While abnormalities in the GALT gene are responsible for classic galactosemia or galactosemia type I, GALK1 mutations cause galactosemia type II and GALE mutations cause galactosemia type III.
What are the Symptoms and Signs of Galactosemia?The main symptoms of galactosemia appear within a few days or weeks after birth. These include:
- Appetite loss
- Poor weight gain and slow growth
- Excessive vomiting and diarrhea
- Jaundiced skin and mucous membranes
- Hepatomegaly or liver enlargement
- Presence of protein and amino acids in urine
- Hypoglycemia or low blood glucose levels
- Ascites and edema
- Lethargy and irritability
- Recurrent bacterial infections
How to Diagnose Galactosemia?In most parts of the world, newborn screening tests look for this condition. The tests can also be conducted if any symptoms of galactosemia appear. A test for galactosemia would involve a blood test, with samples from the heel of the infant or a urine test. If an infant suffers from galactosemia, it means that one of the three necessary enzymes for the breakdown of galactose is missing and consequently there is a buildup of galactose which can be detected in the blood or urine sample.
Genetic testing can also establish the presence of any mutations, helping confirm a diagnosis.
How do you Treat Galactosemia?The most effective method of treatment for galactosemia would be through early detection. Testing the activity levels of the “galactose-1-phosphate uridyl transferase” enzyme in red blood cells before birth is the surest indicator. The earlier an individual is diagnosed, the better the treatment outcome, which is why testing infants at the time of birth or still earlier, is advisable.
The primary method of treatment is through a specialized dietary regime that only includes lactose-free milk substitutes and certain foods like as casein hydrolysates and soy bean products. It is absolutely essential that these tight restrictions are maintained until the child has reached the age of at least two years. If possible, it would be best to wait for even longer, such as when the child has reached the age of six years. Keep in mind that if a child suffers from galactosemia, he/she should not be given a lactose intolerance test.

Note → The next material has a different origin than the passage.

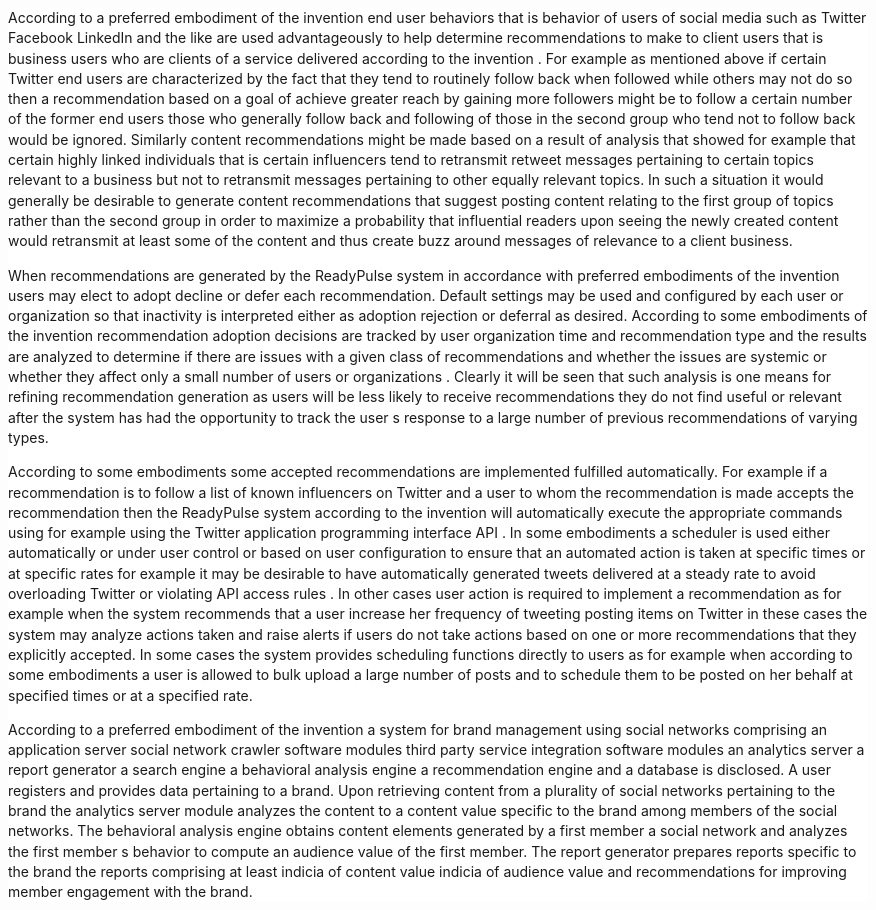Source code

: According to a preferred embodiment of the invention end user behaviors that is behavior of users of social media such as Twitter Facebook LinkedIn and the like are used advantageously to help determine recommendations to make to client users that is business users who are clients of a service delivered according to the invention . For example as mentioned above if certain Twitter end users are characterized by the fact that they tend to routinely follow back when followed while others may not do so then a recommendation based on a goal of achieve greater reach by gaining more followers might be to follow a certain number of the former end users those who generally follow back and following of those in the second group who tend not to follow back would be ignored. Similarly content recommendations might be made based on a result of analysis that showed for example that certain highly linked individuals that is certain influencers tend to retransmit retweet messages pertaining to certain topics relevant to a business but not to retransmit messages pertaining to other equally relevant topics. In such a situation it would generally be desirable to generate content recommendations that suggest posting content relating to the first group of topics rather than the second group in order to maximize a probability that influential readers upon seeing the newly created content would retransmit at least some of the content and thus create buzz around messages of relevance to a client business.

When recommendations are generated by the ReadyPulse system in accordance with preferred embodiments of the invention users may elect to adopt decline or defer each recommendation. Default settings may be used and configured by each user or organization so that inactivity is interpreted either as adoption rejection or deferral as desired. According to some embodiments of the invention recommendation adoption decisions are tracked by user organization time and recommendation type and the results are analyzed to determine if there are issues with a given class of recommendations and whether the issues are systemic or whether they affect only a small number of users or organizations . Clearly it will be seen that such analysis is one means for refining recommendation generation as users will be less likely to receive recommendations they do not find useful or relevant after the system has had the opportunity to track the user s response to a large number of previous recommendations of varying types.

According to some embodiments some accepted recommendations are implemented fulfilled automatically. For example if a recommendation is to follow a list of known influencers on Twitter and a user to whom the recommendation is made accepts the recommendation then the ReadyPulse system according to the invention will automatically execute the appropriate commands using for example using the Twitter application programming interface API . In some embodiments a scheduler is used either automatically or under user control or based on user configuration to ensure that an automated action is taken at specific times or at specific rates for example it may be desirable to have automatically generated tweets delivered at a steady rate to avoid overloading Twitter or violating API access rules . In other cases user action is required to implement a recommendation as for example when the system recommends that a user increase her frequency of tweeting posting items on Twitter in these cases the system may analyze actions taken and raise alerts if users do not take actions based on one or more recommendations that they explicitly accepted. In some cases the system provides scheduling functions directly to users as for example when according to some embodiments a user is allowed to bulk upload a large number of posts and to schedule them to be posted on her behalf at specified times or at a specified rate.

According to a preferred embodiment of the invention a system for brand management using social networks comprising an application server social network crawler software modules third party service integration software modules an analytics server a report generator a search engine a behavioral analysis engine a recommendation engine and a database is disclosed. A user registers and provides data pertaining to a brand. Upon retrieving content from a plurality of social networks pertaining to the brand the analytics server module analyzes the content to a content value specific to the brand among members of the social networks. The behavioral analysis engine obtains content elements generated by a first member a social network and analyzes the first member s behavior to compute an audience value of the first member. The report generator prepares reports specific to the brand the reports comprising at least indicia of content value indicia of audience value and recommendations for improving member engagement with the brand.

Depending on each individual situation and the extent of damage or complications, there may also be a need for additional treatment, usually involving the use of antibiotic drugs. This is important as the risk of infection can be quite high especially when galactosemia is diagnosed late.
Sadly, dietary changes require tremendous support and involvement from the entire family. In this regard, support groups can help parents and care givers improve the quality of care they provide while also coping with the pressure of raising a child with such special needs. If such complete care is provided, there is a good chance of the child growing without any developmental problems.
There is also ongoing research into new methods of treatment such as through the use of the drug ureline. While tests so far have been very positive, more research and clinical trials will be necessary before the drug can be approved as safe for use.